- Arrêt du 28 février 2012

28/02/2012 - P.11.0925.N

Jurisprudence

Résumé

Sommaire 1
L’inventaire visé aux articles 1175 et 1183 du Code judiciaire, a pour but de constater l’étendue d’une succession, d’une communauté ou d’une indivision et constitue ainsi la base d’un partage ultérieur (1). (1) Voir Cass. 29 octobre 1973, Pas. 1974, I, 221.

Arrêt - Texte intégral

N° P.11.0925.N

E. V.,

partie civile,

demanderesse,

Me Sigfried Sergeant, avocat au barreau de Bruges,

contre

Y. D.,

prévenu,

défendeur.

I. LA PROCÉDURE DEVANT LA COUR

Le pourvoi est dirigé contre un arrêt rendu le 11 avril 2011 par la cour d'appel de Gand, chambre correctionnelle.

La demanderesse présente deux moyens dans un mémoire annexé au présent arrêt, en copie certifiée conforme.

Le conseiller Luc Van hoogenbemt a fait rapport.

L'avocat général Marc Timperman a conclu.
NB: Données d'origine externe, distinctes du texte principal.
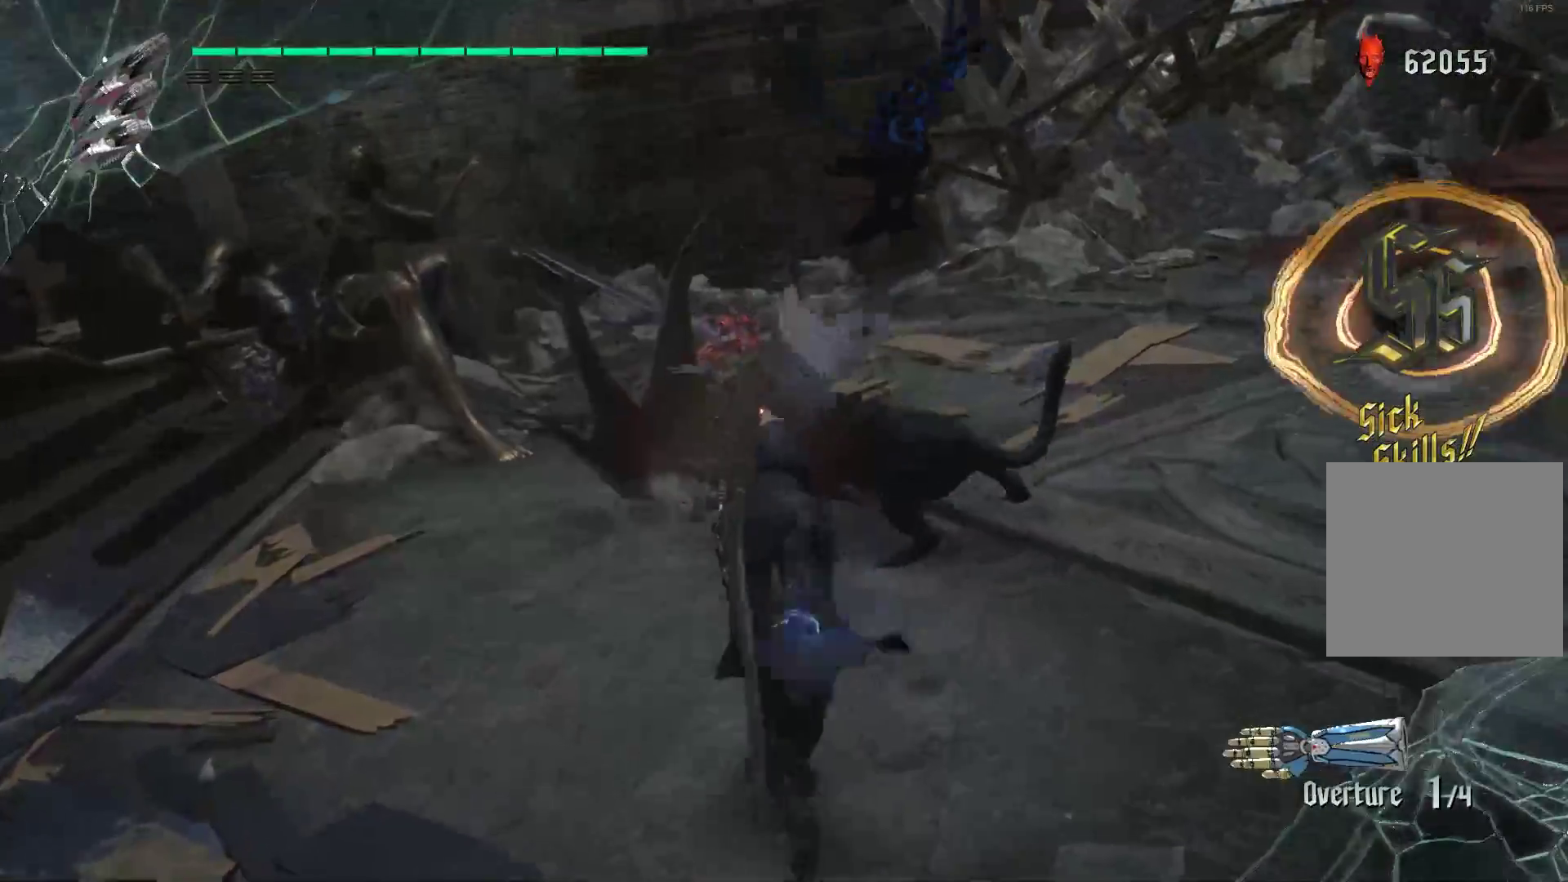
{"buttons": ["B", "Y", "R2"], "left_stick": "center", "right_stick": "center", "events": [[69, "left_stick", "center"], [103, "Y", "up"], [241, "Y", "down"], [345, "L2", "down"], [345, "Y", "up"], [431, "Y", "down"], [466, "L2", "up"]]}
II. LA DÉCISION DE LA COUR :

Sur le premier moyen :

1. Le moyen invoque la violation des articles 226 du Code pénal, 1158, 8°, et 1183, 11°, du Code judiciaire : les juges d'appel ont décidé que la dissimulation d'opérations financières suspectes ou de l'existence d'un compte ne peut donner lieu à un faux serment en cas d'inventaire que dans la mesure où l'existence de ces éléments resterait dissimulée ; ils ont ainsi assorti l'article 226 du Code pénal d'une condition ; en outre, ils ont décidé, à tort, que la demanderesse détenait toutes les informations relatives à ces comptes.
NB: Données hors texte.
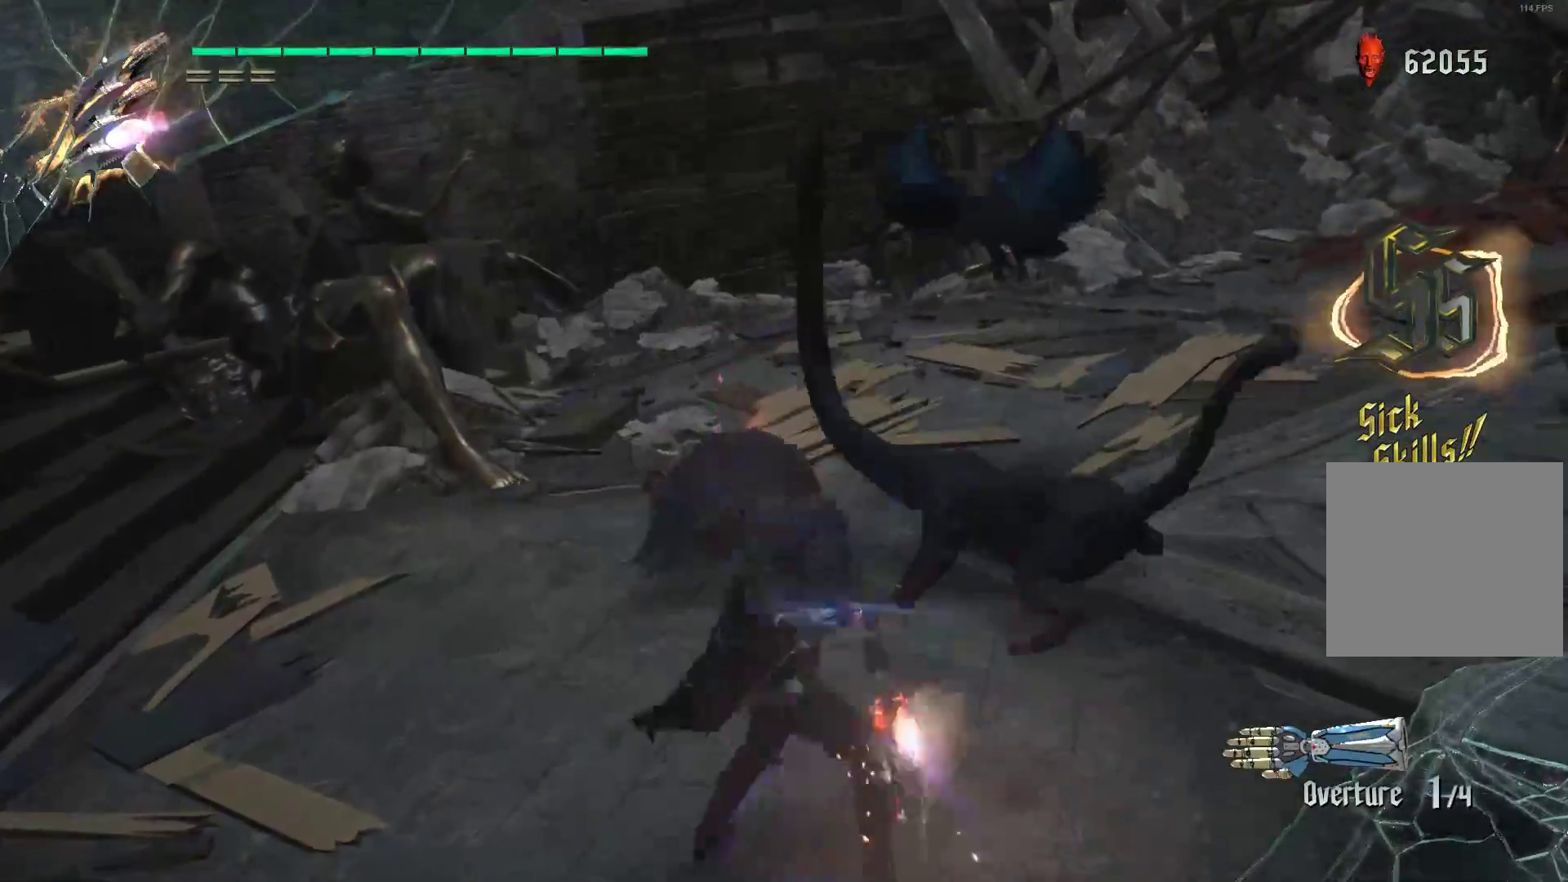
{"buttons": ["B", "R2"], "left_stick": "center", "right_stick": "center", "events": [[34, "Y", "up"], [172, "Y", "down"], [276, "L2", "down"], [310, "Y", "up"], [379, "Y", "down"], [431, "L2", "up"], [500, "Y", "up"]]}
2. L'inventaire visé aux articles 1175 et 1183 du Code judiciaire a pour but de constater l'étendue d'une succession, d'une communauté ou d'une indivision et constitue ainsi la base d'un partage ultérieur.
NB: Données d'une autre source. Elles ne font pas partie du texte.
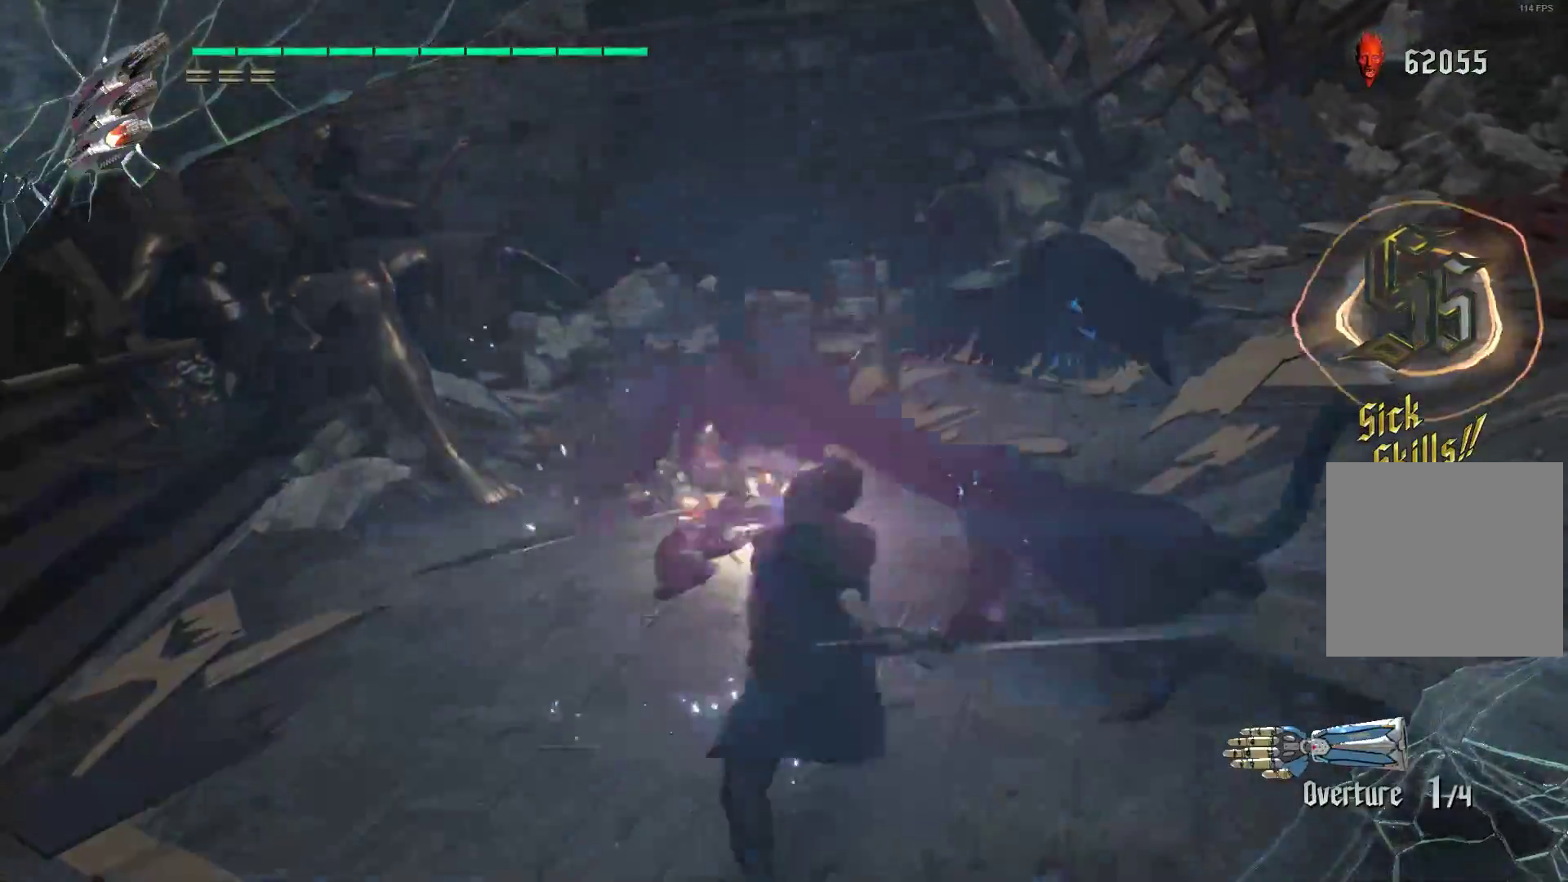
{"buttons": ["B", "Y", "R1", "R2"], "left_stick": "down", "right_stick": "center", "events": [[103, "Y", "down"], [172, "L2", "down"], [241, "Y", "up"], [310, "L2", "up"], [310, "left_stick", "down"], [414, "R1", "down"], [414, "Y", "down"]]}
Les parties à l'inventaire ont l'obligation de déclarer chaque bien dont l'existence pourrait influencer la composition du patrimoine commun.

Aucune disposition légale ne prévoit qu'il ne faut pas faire de déclaration de biens dont les autres parties à l'inventaire ont déjà eu connaissance.

3. Les juges d'appel ont constaté que le défendeur a omis de mentionner certaines transactions et un numéro de compte bancaire postal aux Pays-Bas lors de l'inventaire. Ils ont ensuite considéré qu'il ne s'est pas rendu coupable de faux serment lors de l'inventaire, dès lors que le fait que le défendeur n'a pas fait état de ces éléments lors de l'inventaire n'aurait pu avoir pour conséquence qu'ils restent inconnus ou ne puissent faire partie du partage, « dès lors que la demanderesse avait tout simplement connaissance de ces éléments ».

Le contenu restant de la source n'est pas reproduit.